#### Set task:
Copy out the rows word for word, everything from the line that contains "state / province: New York" down to the line that contains "state / province: Distrito Federal", with both of those lines included.

[Saved data entries]
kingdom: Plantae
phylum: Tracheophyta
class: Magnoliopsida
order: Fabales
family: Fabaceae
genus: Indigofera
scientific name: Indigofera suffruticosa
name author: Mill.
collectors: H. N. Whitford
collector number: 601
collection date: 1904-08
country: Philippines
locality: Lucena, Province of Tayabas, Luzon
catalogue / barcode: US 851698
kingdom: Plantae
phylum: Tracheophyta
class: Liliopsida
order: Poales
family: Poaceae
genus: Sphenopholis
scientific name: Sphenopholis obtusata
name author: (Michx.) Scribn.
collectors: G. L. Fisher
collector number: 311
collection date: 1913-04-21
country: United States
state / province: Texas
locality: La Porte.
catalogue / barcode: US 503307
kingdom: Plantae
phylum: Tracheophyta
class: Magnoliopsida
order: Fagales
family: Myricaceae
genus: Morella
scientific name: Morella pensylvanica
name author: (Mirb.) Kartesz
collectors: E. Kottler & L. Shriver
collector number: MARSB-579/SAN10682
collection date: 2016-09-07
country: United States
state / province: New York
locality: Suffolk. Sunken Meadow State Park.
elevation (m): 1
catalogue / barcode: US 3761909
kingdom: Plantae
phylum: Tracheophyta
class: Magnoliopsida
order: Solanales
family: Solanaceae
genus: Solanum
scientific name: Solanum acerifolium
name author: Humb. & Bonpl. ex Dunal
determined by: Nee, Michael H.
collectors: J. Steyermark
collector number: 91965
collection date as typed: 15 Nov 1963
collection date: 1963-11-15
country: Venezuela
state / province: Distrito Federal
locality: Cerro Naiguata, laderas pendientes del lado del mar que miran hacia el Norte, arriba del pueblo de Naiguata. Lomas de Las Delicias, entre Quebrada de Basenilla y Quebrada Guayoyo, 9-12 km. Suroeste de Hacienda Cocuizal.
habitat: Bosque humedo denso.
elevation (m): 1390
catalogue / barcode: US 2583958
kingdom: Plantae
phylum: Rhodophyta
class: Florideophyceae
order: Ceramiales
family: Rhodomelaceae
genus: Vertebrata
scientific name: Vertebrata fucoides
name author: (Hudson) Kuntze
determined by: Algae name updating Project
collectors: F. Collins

#### Task answer:
state / province: New York
locality: Suffolk. Sunken Meadow State Park.
elevation (m): 1
catalogue / barcode: US 3761909
kingdom: Plantae
phylum: Tracheophyta
class: Magnoliopsida
order: Solanales
family: Solanaceae
genus: Solanum
scientific name: Solanum acerifolium
name author: Humb. & Bonpl. ex Dunal
determined by: Nee, Michael H.
collectors: J. Steyermark
collector number: 91965
collection date as typed: 15 Nov 1963
collection date: 1963-11-15
country: Venezuela
state / province: Distrito Federal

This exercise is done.